- The problem
The lines to copy run from the one containing "二维码车辆管理方案：扫码登" to the end of the records below; repeat them exactly and include nothing else.

(Extracted page text data)

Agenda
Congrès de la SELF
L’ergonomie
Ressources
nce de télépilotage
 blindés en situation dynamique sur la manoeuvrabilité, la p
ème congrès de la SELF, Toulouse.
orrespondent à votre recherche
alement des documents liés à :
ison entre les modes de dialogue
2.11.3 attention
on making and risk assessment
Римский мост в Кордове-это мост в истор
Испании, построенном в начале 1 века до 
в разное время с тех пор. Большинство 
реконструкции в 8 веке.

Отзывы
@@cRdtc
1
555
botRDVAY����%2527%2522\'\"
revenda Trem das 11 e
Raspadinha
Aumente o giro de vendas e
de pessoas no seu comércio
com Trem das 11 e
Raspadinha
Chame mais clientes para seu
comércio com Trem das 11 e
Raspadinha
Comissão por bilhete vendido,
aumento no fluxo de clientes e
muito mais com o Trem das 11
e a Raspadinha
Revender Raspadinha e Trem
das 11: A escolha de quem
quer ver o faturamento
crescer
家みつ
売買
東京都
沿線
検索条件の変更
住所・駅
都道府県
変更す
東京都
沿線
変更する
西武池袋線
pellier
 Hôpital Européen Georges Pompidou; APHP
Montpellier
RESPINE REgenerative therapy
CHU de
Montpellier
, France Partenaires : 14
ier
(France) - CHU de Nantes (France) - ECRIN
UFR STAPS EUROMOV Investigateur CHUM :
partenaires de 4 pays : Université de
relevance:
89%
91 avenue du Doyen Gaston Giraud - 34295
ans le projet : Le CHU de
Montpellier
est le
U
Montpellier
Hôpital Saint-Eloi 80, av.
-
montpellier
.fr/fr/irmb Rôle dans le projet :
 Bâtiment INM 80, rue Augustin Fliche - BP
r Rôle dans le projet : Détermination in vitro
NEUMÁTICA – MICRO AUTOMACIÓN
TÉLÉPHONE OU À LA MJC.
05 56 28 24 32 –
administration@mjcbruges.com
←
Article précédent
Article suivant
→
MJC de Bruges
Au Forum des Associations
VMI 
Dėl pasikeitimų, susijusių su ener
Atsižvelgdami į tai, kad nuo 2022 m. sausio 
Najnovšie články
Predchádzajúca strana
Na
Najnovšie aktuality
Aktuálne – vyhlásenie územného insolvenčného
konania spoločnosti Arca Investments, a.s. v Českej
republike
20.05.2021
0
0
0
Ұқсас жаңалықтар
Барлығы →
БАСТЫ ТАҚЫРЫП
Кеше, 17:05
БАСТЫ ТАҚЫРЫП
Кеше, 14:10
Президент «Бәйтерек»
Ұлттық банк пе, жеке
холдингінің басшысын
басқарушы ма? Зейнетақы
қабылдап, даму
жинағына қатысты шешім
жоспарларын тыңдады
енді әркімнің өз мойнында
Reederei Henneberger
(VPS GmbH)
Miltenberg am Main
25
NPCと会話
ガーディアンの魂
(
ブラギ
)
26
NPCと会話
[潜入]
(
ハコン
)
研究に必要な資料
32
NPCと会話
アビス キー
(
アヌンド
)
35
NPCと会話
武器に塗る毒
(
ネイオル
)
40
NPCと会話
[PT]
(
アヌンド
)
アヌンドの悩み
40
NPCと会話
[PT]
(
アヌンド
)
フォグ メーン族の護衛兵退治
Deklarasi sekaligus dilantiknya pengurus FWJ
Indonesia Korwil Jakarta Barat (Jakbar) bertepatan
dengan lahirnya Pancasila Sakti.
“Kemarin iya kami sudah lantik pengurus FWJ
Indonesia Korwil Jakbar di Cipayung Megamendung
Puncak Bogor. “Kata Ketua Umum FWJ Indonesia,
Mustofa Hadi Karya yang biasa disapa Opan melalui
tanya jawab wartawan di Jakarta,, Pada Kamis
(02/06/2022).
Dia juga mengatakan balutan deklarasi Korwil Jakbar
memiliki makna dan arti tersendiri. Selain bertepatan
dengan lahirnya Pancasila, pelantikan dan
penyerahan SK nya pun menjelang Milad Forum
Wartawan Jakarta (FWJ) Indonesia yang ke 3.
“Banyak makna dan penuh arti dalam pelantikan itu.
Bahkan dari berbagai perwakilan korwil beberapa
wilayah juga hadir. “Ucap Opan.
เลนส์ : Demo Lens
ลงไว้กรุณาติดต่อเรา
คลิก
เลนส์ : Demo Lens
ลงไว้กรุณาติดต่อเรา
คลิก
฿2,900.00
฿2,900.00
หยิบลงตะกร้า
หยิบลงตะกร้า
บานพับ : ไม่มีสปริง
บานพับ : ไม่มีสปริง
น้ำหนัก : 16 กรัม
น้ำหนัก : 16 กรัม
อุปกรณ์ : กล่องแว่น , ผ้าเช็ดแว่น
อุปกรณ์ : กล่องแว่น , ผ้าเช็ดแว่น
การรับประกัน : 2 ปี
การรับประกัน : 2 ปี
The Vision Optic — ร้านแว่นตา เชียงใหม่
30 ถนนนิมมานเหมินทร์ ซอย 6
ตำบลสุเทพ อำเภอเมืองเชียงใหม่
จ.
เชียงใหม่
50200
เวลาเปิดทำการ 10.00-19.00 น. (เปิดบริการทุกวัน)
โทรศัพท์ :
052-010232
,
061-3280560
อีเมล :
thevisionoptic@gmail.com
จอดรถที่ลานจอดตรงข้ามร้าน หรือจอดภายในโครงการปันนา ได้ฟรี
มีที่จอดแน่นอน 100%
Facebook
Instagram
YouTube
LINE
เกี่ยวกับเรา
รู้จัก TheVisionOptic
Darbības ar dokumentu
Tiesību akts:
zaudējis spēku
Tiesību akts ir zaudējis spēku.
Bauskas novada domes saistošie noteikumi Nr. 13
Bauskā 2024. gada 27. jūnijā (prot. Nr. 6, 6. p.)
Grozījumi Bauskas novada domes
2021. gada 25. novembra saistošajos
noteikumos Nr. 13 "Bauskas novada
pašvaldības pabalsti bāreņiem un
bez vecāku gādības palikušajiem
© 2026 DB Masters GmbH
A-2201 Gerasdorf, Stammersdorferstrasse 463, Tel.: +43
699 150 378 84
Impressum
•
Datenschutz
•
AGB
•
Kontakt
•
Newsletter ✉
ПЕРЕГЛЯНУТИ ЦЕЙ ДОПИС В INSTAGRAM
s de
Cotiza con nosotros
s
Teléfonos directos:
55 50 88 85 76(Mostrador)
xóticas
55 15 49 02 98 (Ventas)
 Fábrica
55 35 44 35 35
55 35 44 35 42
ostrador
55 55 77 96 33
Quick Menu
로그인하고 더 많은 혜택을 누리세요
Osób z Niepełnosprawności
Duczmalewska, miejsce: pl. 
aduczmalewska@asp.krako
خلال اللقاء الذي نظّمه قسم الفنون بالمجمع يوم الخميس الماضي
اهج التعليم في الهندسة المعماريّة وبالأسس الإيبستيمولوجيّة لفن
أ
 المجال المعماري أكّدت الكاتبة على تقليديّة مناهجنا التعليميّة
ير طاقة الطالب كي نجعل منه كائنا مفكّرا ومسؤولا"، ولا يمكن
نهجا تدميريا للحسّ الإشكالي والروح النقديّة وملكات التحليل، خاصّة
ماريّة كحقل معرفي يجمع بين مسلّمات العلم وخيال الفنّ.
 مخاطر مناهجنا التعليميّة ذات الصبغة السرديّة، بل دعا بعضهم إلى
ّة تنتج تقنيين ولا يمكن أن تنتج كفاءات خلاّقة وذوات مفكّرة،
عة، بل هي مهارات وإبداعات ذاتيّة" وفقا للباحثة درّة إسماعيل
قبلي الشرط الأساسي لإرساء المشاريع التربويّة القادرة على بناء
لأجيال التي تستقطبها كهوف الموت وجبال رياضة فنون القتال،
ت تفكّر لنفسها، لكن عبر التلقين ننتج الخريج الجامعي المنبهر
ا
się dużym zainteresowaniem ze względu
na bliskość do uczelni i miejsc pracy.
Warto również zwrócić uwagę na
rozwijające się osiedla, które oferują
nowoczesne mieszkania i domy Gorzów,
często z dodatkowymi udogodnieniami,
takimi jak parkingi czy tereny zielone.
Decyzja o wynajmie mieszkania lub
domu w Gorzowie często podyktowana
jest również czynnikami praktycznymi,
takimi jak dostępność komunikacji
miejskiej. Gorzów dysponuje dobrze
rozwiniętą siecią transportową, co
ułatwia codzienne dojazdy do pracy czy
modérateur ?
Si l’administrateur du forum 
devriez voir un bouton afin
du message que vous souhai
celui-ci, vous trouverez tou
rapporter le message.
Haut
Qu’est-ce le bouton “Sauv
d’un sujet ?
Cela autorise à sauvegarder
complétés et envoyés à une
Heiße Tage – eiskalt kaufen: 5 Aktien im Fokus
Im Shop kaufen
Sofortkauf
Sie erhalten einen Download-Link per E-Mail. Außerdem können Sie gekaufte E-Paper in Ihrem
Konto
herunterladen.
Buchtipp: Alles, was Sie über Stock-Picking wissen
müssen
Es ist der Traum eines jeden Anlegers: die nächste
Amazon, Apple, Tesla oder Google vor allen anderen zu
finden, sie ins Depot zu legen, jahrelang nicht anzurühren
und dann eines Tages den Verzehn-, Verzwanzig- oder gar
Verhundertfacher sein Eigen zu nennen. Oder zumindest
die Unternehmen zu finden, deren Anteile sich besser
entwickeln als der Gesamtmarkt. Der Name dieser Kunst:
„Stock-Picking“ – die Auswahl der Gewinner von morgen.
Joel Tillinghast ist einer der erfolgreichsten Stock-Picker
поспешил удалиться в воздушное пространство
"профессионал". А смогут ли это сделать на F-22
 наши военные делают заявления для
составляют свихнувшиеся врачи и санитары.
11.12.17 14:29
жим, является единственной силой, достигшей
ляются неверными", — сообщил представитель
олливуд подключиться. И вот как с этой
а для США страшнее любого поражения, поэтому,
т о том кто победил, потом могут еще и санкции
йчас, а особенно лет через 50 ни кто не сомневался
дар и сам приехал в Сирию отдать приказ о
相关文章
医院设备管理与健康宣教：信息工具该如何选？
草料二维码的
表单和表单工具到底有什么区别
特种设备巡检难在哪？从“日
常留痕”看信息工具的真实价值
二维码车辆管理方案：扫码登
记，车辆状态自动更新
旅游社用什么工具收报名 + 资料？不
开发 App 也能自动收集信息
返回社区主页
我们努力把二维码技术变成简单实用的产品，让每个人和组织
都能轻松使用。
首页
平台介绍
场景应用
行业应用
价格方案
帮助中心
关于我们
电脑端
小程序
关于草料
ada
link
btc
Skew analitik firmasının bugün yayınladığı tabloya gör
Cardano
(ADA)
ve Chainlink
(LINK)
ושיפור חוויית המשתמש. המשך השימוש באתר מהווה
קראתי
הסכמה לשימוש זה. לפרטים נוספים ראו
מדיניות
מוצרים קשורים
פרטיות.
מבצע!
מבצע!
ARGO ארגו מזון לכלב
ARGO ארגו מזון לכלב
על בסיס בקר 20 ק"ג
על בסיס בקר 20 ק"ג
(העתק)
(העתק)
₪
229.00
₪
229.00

- Answer section
二维码车辆管理方案：扫码登
记，车辆状态自动更新
旅游社用什么工具收报名 + 资料？不
开发 App 也能自动收集信息
返回社区主页
我们努力把二维码技术变成简单实用的产品，让每个人和组织
都能轻松使用。
首页
平台介绍
场景应用
行业应用
价格方案
帮助中心
关于我们
电脑端
小程序
关于草料
ada
link
btc
Skew analitik firmasının bugün yayınladığı tabloya gör
Cardano
(ADA)
ve Chainlink
(LINK)
ושיפור חוויית המשתמש. המשך השימוש באתר מהווה
קראתי
הסכמה לשימוש זה. לפרטים נוספים ראו
מדיניות
מוצרים קשורים
פרטיות.
מבצע!
מבצע!
ARGO ארגו מזון לכלב
ARGO ארגו מזון לכלב
על בסיס בקר 20 ק"ג
על בסיס בקר 20 ק"ג
(העתק)
(העתק)
₪
229.00
₪
229.00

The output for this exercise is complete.